··· RECORDS SHOWN

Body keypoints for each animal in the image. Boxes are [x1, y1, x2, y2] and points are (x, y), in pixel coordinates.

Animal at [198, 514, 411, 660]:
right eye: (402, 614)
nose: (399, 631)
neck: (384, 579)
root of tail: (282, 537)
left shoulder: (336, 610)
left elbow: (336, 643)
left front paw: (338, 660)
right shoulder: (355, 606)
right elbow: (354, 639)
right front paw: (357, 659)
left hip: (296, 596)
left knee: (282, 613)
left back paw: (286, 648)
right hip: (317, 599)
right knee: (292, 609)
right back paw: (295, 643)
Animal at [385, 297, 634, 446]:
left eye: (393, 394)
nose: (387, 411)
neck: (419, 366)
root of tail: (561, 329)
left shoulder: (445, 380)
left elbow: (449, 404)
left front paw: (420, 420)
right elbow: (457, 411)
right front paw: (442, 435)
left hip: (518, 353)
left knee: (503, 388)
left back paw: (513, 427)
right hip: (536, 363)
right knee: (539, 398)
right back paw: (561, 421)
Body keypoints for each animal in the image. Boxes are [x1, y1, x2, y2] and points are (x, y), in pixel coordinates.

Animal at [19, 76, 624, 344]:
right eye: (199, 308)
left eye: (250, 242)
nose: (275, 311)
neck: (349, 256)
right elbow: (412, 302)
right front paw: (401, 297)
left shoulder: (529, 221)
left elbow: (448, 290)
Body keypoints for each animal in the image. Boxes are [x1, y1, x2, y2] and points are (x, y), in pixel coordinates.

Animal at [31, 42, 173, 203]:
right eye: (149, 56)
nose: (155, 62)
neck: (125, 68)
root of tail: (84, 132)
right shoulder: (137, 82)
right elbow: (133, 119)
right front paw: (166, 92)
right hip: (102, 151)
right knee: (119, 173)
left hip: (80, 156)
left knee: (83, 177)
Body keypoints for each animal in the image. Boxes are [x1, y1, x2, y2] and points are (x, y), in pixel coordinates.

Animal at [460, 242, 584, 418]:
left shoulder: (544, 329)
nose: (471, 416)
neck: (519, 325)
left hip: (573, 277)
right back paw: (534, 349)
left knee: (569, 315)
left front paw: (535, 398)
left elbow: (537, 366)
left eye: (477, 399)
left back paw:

······

§ PROBLEM DESCRIPTION
Reproduce verbatim the stretch of lines beginning with the one containing "right hip: (102, 151)" and ending at the close of the entries above.

§ EXPECTED ANSWER
right hip: (102, 151)
right knee: (119, 173)
left hip: (80, 156)
left knee: (83, 177)
Body keypoints for each animal in the image. Boxes are [x1, y1, x2, y2] and points are (x, y), in pixel coordinates.

Animal at [460, 242, 584, 418]:
left shoulder: (544, 329)
nose: (471, 416)
neck: (519, 325)
left hip: (573, 277)
right back paw: (534, 349)
left knee: (569, 315)
left front paw: (535, 398)
left elbow: (537, 366)
left eye: (477, 399)
left back paw:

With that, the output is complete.